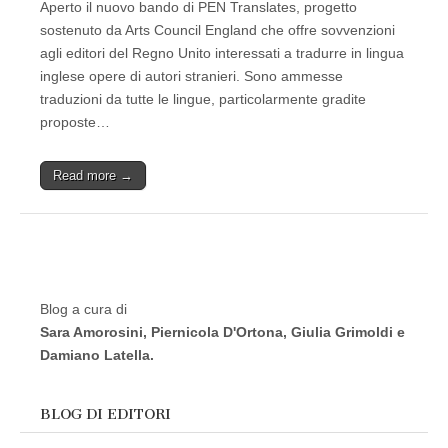
Aperto il nuovo bando di PEN Translates, progetto
sostenuto da Arts Council England che offre sovvenzioni
agli editori del Regno Unito interessati a tradurre in lingua
inglese opere di autori stranieri. Sono ammesse
traduzioni da tutte le lingue, particolarmente gradite
proposte…
Read more →
Blog a cura di
Sara Amorosini, Piernicola D'Ortona, Giulia Grimoldi e
Damiano Latella.
BLOG DI EDITORI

********

## Problem description
Write out exactly the final stretch of the listing above, beginning at the line that contains "traduzioni da tutte" and ending at its last line, with nothing added.

## Answer section
traduzioni da tutte le lingue, particolarmente gradite
proposte…
Read more →
Blog a cura di
Sara Amorosini, Piernicola D'Ortona, Giulia Grimoldi e
Damiano Latella.
BLOG DI EDITORI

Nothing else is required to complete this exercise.